The OUCC issued a February 17, 2016 news release to invite written consumer comments.

NIPSCO filed its request under a law (Senate Enrolled Act 560) passed by the Indiana General Assembly in 2013.

This proceeding is separate from NIPSCO's recent base rate case.

NIPSCO's first requested rate adjustment under the plan is pending. According to the utility's testimony, it would raise the monthly residential electric bill for a customer using 698 kWh by 24 cents (or by 34 cents for a residential customer using 1,000 kWh). The OUCC is scheduled to file testimony on the tracker request on October 10, 2016.

 

A brief summary of the 2013 law

Indiana Code 8-1-39 allows electric and natural gas utilities to submit 7-year infrastructure improvement plans for IURC approval. It requires the IURC to rule within 210 days once such a request is filed.

  • Once a 7-year plan receives IURC approval, the utility may request incremental rate increases every 6 months to pay for the projects. The rate adjustment is referred to as the Transmission, Distribution and Storage System Improvement Charge (TDSIC). The IURC has 90 days to rule on such a request.
  • TDSIC rate increases are limited to no more than 2 percent of a utility's total retail revenues.
  • The TDSIC rate mechanism (or tracker) allows the utility to recover 80 percent of the costs as they are incurred. The remaining costs are deferred until the utility's next base rate case, which must be filed before the end of the 7-year period.

 

Approved NIPSCO request

All public filings in the case are available by visiting the IURC's Electronic Document System and entering docket number 44733.

According to the utility's testimony and exhibits:

  • Projects throughout NIPSCO’s electric service territory include breaker and relay replacements, replacement of aging infrastructure (including transformers, substations, poles, and lines), and the replacement of municipal streetlights with light emitting diode (LED) technology.
  • Under the utility's plan as proposed, the projected annual rate increase amounts from 2017 through 2022 would vary by year, ranging from 0.4 percent to 1.3 percent annually.
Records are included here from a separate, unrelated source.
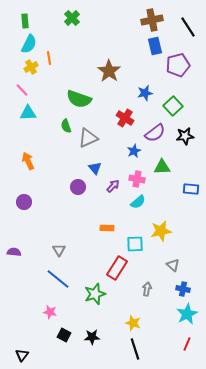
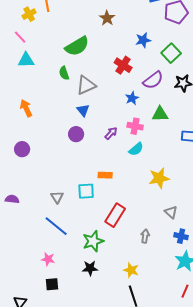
brown star: (109, 71) -> (107, 18), size x0.7
green semicircle: (79, 99) -> (77, 46), turned -50
blue triangle: (95, 168) -> (83, 110), moved
cyan square: (135, 244) -> (86, 191), moved
black square: (64, 335) -> (52, 284), moved, turned -32
black star: (92, 337) -> (90, 268), moved

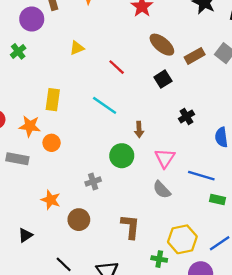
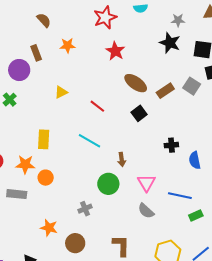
black cross: (186, 116) -> (171, 145), moved, turned 32
green rectangle: (218, 200) -> (196, 215), turned -32

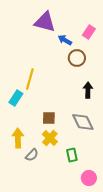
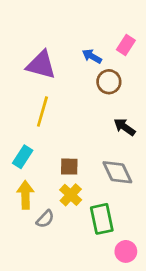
purple triangle: (45, 22) -> (41, 65), moved
black arrow: (88, 90) -> (124, 127), turned -56
cyan rectangle: (16, 98) -> (23, 157), moved
green rectangle: (72, 155) -> (102, 219), size x1.5

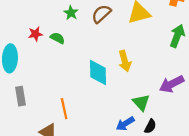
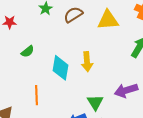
green semicircle: (57, 38) -> (28, 51), moved, turned 104
orange line: (64, 109) -> (37, 95), moved

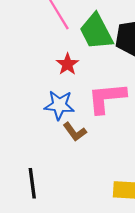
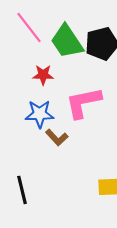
red star: (67, 64) -> (43, 75), turned -30

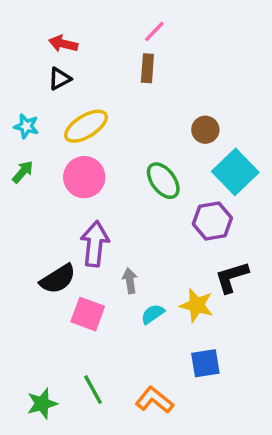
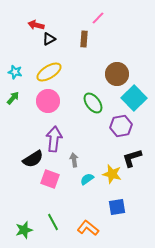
pink line: (154, 31) -> (98, 18), moved
black triangle: (60, 79) -> (49, 39), moved
brown circle: (205, 130) -> (117, 74), size x1.5

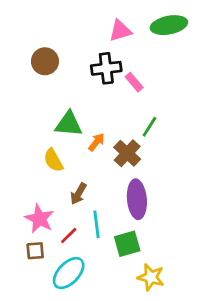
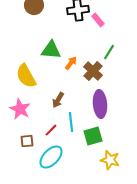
yellow semicircle: (53, 160) -> (26, 76), moved, size x1.4
pink star: (39, 219) -> (20, 109), moved

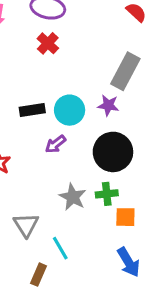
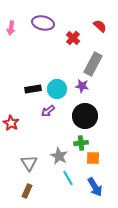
red cross: (48, 43) -> (73, 38), moved
gray star: (73, 197) -> (59, 156), moved
cyan line: (60, 248) -> (68, 178), moved
brown rectangle: (38, 275) -> (27, 191), moved

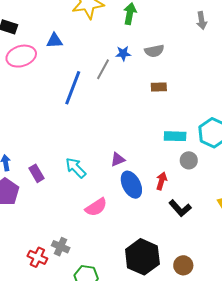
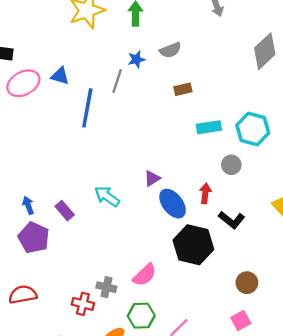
blue triangle: (54, 41) -> (60, 76), moved, turned 30
cyan rectangle: (175, 136) -> (209, 127), moved
pink semicircle: (96, 207) -> (145, 275), moved
black hexagon: (142, 257) -> (193, 245), moved

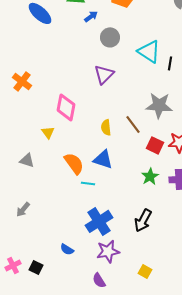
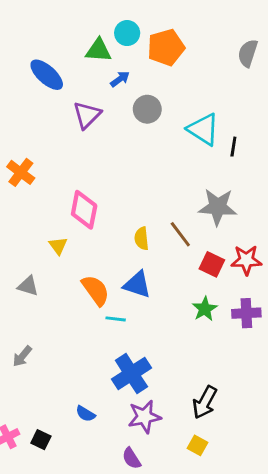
purple triangle: (104, 74) -> (87, 115), moved
black arrow: (143, 220) -> (205, 402), moved

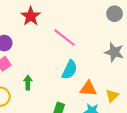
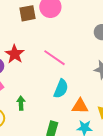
red star: (31, 16) -> (15, 54), moved

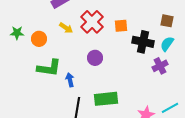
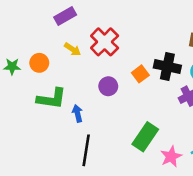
orange square: (121, 26) -> (140, 74), moved, turned -32
green star: (17, 33) -> (12, 67), moved
green rectangle: (106, 99) -> (145, 137), moved, turned -50

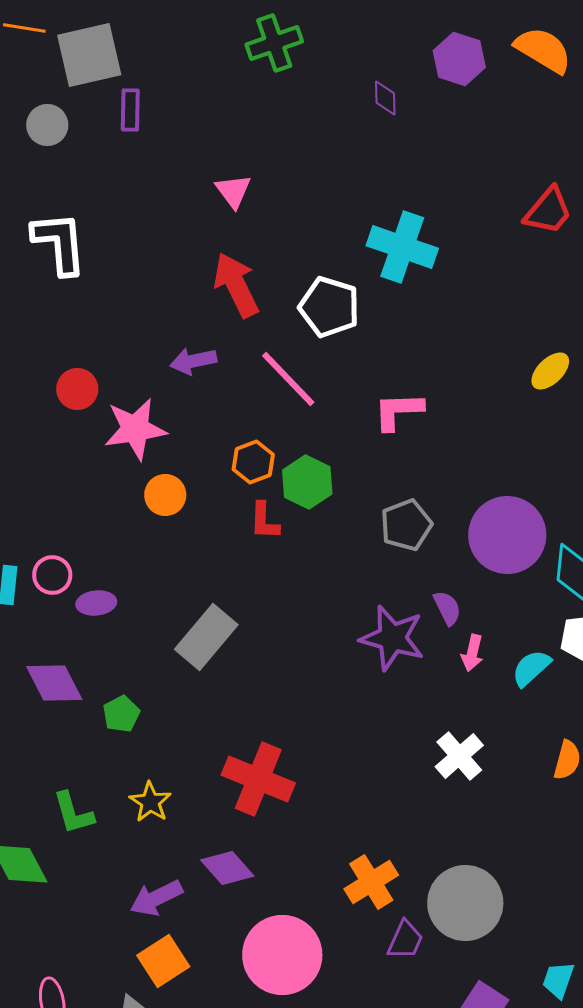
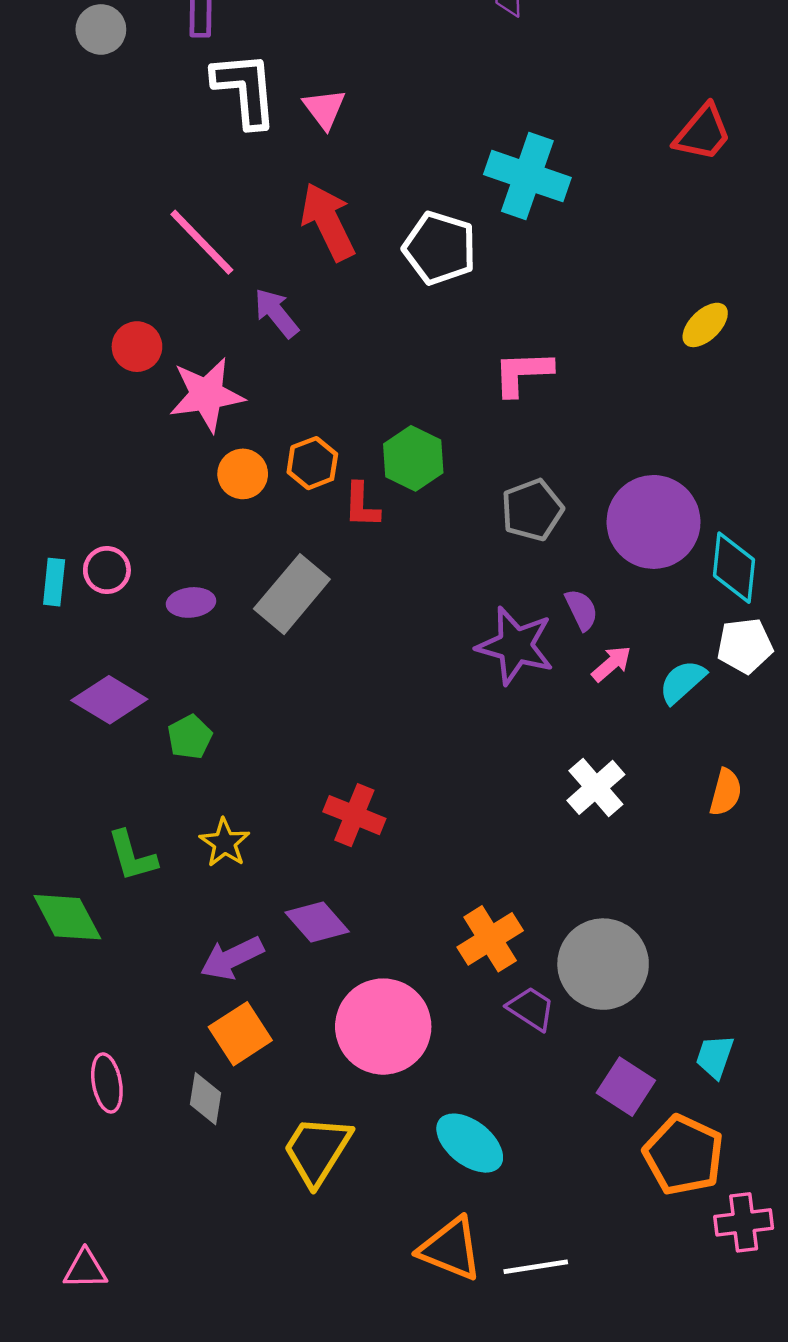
white L-shape: (59, 243) -> (245, 90), moved
purple arrow: (193, 361) -> (276, 313), turned 63
pink line: (288, 379) -> (202, 242), moved
orange hexagon: (253, 462) -> (312, 463), moved
purple ellipse: (96, 603) -> (191, 602), moved
gray rectangle: (206, 637) -> (292, 594), moved
pink arrow: (472, 653) -> (611, 664), turned -144
purple diamond: (54, 683) -> (109, 700), turned -32
red cross: (258, 779) -> (354, 815), size x0.7
purple trapezoid: (405, 940) -> (531, 1009), turned -81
The average annual percentage increase over the 7-year term was projected at about 0.9 percent.

 

Previous NIPSCO request

The recent case was NIPSCO's second proposal for a 7-year electric system improvement plan. Its first request received IURC approval but is no longer in effect following further proceedings before the Indiana Court of Appeals and the IURC.

NIPSCO filed its original plan in July 2013, in IURC Cause No. 44370. In a separately filed case, IURC Cause No. 44371, NIPSCO requested establishment of the methodology for calculating rate recovery of future costs.

Further proceedings were conducted before the Indiana Court of Appeals, in which the filed its brief in August 2014. The Court issued its opinion in April 2015.

In a May 2015 settlement agreement, as described here, NIPSCO agreed to refund all money previously collected under the TDSIC tracker.

The IURC issued orders on remand in September and December 2015.

All filings in the cases are available by visiting the IURC's Electronic Document System and entering the appropriate docket number.

 

This page will be updated based on future developments.

 

NIPSCO has received approval of its 7-year natural gas infrastructure plan in a separate case.